As consumers began to grow weary of low-value apps, their attention turned to apps that drove real value. Both forward thinkers and those that quickly realized the flaw in a presence-oriented strategy began to produce feature-rich apps that were intended to deliver real consumer value. Product managers began to think about how they might deploy mobile features of their products in a portable manner. These apps build loyalty and stickiness and consumers appreciate the ability to harness the power of their favorite web app in a simple, mobile-oriented interface. Apps that provide rich mobile experiences are intentional about retaining users and expose real value to users.

While feature-rich apps provide a “do anywhere” convenience that is otherwise difficult to attain, they also share very similar usage patterns as traditional web applications. Why? Because their features are limited by the same constraints as the web. Their features are driven from a web paradigm, so naturally, they share similar traits.

Mobile First

Enter Mobile First, a product strategy that considers the portable device the primary deployment target and leverages its unique characteristics to innovate new ways to engage users. The tactile nature and portability of these devices, combined with their location awareness, propensity for bi-directional audio interaction, and other emerging features all provide opportunities for new levels of engagement. Innovators are finding new ways to engage business through these realities that were impossible in a laptop-oriented, web-dominated world.

A Mobile First strategy embraces the device, and by doing so, opens up a new world of feature possibilities that drive adoption and, even more important, loyalty. Forward-looking teams are deploying mobile software products that leverage these features without ever considering a standard web-based companion. These teams have flipped the traditional paradigm on its head. They consider enterprise and web deployments an add-on to their mobile product. Unfortunately, these teams are still rare.

A Mobile First strategy embraces the device, and by doing so, opens up a new world of feature possibilities that drive adoption and even more important loyalty.

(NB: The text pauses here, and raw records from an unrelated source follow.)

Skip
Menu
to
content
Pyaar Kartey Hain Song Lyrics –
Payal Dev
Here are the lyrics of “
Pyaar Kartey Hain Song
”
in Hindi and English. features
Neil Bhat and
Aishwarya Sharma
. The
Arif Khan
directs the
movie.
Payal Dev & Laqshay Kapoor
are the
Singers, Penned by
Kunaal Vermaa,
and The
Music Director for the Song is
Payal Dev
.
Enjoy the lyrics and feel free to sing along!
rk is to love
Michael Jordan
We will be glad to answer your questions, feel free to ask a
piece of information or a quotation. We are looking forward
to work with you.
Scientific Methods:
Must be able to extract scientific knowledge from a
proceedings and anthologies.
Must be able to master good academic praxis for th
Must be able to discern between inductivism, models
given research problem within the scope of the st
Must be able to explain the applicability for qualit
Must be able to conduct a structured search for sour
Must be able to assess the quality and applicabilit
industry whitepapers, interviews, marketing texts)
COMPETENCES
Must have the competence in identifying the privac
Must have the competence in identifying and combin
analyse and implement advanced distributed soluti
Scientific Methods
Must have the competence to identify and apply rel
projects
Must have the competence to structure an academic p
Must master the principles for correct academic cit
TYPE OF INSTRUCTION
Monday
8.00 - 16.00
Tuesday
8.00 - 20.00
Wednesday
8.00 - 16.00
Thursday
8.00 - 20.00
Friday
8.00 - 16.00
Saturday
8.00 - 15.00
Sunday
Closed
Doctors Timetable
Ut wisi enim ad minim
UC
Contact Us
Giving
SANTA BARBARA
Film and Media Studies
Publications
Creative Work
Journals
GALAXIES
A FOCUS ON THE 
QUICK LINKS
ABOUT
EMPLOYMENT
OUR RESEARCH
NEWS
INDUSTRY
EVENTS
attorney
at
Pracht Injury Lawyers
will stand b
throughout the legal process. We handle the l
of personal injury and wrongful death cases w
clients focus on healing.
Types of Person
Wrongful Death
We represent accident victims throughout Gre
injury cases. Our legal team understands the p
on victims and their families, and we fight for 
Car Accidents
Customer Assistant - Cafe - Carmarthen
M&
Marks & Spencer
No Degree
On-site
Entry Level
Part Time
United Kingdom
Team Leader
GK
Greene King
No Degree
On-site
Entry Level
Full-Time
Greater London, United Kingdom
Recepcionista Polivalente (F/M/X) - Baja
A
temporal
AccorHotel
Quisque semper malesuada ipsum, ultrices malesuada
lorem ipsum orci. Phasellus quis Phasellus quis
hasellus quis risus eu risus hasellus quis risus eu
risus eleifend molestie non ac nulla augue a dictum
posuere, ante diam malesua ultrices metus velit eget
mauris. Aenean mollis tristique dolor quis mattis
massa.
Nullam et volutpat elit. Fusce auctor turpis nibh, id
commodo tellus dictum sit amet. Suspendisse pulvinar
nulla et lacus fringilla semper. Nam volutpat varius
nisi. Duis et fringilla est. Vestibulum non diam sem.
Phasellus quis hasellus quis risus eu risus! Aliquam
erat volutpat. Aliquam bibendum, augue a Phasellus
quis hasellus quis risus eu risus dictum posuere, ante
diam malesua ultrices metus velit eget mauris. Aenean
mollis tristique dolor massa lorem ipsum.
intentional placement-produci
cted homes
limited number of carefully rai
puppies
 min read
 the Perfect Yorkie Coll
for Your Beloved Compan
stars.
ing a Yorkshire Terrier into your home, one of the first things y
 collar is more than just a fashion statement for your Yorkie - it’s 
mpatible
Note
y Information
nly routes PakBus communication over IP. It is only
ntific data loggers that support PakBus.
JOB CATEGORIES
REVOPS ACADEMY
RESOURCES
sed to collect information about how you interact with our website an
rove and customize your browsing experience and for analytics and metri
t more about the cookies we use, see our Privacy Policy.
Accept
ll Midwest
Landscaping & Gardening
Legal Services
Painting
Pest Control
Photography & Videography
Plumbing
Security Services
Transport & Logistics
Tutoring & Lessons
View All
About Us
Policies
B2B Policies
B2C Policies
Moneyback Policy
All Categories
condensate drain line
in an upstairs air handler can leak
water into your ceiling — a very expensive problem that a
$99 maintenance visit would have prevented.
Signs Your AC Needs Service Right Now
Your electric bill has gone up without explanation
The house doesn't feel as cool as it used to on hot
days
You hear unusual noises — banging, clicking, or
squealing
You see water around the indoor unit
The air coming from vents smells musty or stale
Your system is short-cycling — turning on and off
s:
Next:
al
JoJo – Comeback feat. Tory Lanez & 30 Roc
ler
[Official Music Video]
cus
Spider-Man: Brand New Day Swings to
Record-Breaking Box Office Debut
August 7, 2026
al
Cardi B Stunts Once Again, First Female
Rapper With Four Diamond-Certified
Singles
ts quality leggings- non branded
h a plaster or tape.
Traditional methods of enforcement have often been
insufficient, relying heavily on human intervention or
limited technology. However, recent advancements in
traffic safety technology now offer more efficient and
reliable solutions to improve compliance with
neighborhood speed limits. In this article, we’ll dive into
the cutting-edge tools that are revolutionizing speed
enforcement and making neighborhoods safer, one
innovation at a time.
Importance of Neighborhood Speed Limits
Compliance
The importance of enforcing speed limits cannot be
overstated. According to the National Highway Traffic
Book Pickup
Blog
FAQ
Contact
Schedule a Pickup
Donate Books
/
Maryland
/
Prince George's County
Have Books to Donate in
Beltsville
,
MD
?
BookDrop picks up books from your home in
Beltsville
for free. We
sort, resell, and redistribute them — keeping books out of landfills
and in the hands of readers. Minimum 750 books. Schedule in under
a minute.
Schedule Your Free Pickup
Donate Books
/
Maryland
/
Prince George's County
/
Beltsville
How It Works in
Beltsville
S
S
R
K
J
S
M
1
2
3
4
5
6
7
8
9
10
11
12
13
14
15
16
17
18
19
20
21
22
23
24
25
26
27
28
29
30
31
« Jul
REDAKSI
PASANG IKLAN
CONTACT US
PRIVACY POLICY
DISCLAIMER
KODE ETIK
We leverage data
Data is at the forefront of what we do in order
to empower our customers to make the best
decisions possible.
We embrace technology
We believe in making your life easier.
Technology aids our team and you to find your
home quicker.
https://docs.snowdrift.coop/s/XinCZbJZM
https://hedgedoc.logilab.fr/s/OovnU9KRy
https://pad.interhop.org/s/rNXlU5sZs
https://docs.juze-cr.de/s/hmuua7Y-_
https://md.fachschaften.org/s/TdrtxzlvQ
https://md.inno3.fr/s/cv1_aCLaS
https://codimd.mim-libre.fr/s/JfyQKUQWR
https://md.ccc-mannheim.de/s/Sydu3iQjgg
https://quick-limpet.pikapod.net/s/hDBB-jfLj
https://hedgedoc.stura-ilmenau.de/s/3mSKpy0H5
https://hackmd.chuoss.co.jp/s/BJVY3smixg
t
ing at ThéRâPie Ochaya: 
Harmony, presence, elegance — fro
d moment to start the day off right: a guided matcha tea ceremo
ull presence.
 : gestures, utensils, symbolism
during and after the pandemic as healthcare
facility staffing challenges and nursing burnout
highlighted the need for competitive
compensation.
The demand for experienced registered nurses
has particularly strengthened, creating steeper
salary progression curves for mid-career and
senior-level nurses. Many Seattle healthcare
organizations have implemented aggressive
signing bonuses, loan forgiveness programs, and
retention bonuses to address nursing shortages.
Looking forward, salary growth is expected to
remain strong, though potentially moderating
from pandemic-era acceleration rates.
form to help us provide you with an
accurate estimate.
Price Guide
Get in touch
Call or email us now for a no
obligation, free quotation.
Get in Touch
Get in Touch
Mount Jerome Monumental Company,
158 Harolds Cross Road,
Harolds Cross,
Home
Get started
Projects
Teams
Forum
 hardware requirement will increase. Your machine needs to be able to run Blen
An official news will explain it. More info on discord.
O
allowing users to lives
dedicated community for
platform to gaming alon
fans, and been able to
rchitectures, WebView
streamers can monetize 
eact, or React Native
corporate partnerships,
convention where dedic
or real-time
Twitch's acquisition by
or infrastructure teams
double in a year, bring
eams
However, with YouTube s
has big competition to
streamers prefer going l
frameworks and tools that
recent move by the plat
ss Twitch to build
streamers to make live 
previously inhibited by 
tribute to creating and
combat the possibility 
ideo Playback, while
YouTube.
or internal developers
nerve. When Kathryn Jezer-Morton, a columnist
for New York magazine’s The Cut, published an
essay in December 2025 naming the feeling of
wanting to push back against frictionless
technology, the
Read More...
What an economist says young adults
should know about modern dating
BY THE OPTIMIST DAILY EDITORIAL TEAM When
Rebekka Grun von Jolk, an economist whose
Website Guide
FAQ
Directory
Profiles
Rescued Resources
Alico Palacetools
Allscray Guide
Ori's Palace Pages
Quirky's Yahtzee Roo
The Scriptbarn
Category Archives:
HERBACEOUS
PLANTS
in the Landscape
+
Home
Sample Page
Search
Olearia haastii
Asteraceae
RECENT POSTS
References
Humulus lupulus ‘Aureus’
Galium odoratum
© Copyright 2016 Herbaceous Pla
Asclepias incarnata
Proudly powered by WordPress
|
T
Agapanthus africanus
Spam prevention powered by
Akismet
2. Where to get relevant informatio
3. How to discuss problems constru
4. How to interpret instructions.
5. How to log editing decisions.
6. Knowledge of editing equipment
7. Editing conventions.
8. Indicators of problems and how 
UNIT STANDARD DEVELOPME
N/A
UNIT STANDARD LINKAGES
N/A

Albert Einstein once said that “we cannot solve our problems with the same thinking we used when we created them.” Today, most mobile apps that have been created with a presence-oriented strategy are downloaded and used once. Those that provide portable features for an existing product provide a new convenience. Both of these mindsets fail to deliver the loyalty and increased usage that has been promised by the mobile world.

If you want your product to break from this mold – change your thinking. Your Mobile Product will not be the success you imagine without a Mobile First mindset.

What is your mobile mindset? Are you developing apps because your marketing department declared that you need a presence? Is your CEO hot to trot and catching up with the competition and adding mobile features? Or, do you have a mindset that considers the mobile device an extension of the human person and innovates new ideas regarding how you might drive more value to the consumer, and as a result more adoption, usage, and market share?